**BRIEF:** Return the stretch from the start of the lines through the line containing "scientific name: Spiraea alba", both ends included, copied word for word.

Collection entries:
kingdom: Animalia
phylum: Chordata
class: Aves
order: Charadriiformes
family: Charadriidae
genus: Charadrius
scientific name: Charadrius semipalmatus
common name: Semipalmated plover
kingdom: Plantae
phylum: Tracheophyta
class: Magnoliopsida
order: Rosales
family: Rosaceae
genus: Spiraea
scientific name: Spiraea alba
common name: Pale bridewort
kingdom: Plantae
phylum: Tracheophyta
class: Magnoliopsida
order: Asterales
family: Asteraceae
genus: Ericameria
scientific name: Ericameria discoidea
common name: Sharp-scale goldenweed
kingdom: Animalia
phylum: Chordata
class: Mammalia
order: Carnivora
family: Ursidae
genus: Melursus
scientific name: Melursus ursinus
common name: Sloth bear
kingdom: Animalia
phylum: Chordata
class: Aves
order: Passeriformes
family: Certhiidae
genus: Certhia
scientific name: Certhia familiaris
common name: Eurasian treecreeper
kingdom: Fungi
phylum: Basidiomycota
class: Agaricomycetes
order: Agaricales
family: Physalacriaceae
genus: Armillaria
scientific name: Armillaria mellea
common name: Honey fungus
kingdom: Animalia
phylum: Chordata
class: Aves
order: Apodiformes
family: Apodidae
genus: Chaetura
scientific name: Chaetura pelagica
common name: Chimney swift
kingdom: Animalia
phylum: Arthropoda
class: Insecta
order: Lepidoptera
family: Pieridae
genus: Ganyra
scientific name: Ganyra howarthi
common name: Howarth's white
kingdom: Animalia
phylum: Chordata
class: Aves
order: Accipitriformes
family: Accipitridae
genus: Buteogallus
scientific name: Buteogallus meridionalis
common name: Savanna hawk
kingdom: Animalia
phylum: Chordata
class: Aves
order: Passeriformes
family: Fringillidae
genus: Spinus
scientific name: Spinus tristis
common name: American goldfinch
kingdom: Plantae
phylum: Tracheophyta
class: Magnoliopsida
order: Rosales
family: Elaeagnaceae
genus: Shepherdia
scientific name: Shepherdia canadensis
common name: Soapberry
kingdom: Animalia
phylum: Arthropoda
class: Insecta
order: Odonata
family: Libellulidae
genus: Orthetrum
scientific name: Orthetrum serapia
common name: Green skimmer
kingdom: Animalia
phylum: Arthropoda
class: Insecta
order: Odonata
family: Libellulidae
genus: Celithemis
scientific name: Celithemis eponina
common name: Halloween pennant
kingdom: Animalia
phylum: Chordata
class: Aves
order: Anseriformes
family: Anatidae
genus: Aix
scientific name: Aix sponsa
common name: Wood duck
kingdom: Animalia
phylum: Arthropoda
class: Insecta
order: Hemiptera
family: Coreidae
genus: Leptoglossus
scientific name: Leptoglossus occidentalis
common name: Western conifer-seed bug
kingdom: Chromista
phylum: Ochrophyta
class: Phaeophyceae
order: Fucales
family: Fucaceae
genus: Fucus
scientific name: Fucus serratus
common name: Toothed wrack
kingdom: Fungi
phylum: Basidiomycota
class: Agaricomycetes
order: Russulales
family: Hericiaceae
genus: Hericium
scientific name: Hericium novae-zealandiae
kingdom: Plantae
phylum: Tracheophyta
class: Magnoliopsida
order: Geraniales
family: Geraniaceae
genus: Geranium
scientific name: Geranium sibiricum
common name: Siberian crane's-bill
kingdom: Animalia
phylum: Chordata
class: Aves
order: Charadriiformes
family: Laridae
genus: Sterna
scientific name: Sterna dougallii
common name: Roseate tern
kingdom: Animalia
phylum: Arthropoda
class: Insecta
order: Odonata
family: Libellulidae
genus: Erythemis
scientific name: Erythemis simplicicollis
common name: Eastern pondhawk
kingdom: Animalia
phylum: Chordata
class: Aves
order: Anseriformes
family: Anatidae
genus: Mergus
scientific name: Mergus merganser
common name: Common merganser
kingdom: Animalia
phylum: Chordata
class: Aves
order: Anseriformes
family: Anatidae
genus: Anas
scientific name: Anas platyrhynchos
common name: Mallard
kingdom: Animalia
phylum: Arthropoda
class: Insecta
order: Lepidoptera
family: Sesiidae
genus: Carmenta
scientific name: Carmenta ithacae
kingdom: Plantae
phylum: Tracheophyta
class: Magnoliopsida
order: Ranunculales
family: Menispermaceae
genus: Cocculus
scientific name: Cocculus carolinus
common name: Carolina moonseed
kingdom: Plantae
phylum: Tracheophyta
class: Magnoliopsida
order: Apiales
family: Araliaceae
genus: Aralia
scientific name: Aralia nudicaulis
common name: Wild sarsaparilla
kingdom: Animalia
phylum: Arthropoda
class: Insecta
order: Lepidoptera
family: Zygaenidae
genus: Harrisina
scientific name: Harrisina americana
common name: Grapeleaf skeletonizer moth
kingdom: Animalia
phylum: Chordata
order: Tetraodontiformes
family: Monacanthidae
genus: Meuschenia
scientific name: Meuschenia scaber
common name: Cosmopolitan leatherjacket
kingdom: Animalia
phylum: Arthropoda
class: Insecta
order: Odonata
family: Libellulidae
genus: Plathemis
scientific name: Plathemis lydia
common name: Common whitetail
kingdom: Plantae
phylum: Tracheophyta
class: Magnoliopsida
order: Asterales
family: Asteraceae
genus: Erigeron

**COMPLETE ANSWER:**
kingdom: Animalia
phylum: Chordata
class: Aves
order: Charadriiformes
family: Charadriidae
genus: Charadrius
scientific name: Charadrius semipalmatus
common name: Semipalmated plover
kingdom: Plantae
phylum: Tracheophyta
class: Magnoliopsida
order: Rosales
family: Rosaceae
genus: Spiraea
scientific name: Spiraea alba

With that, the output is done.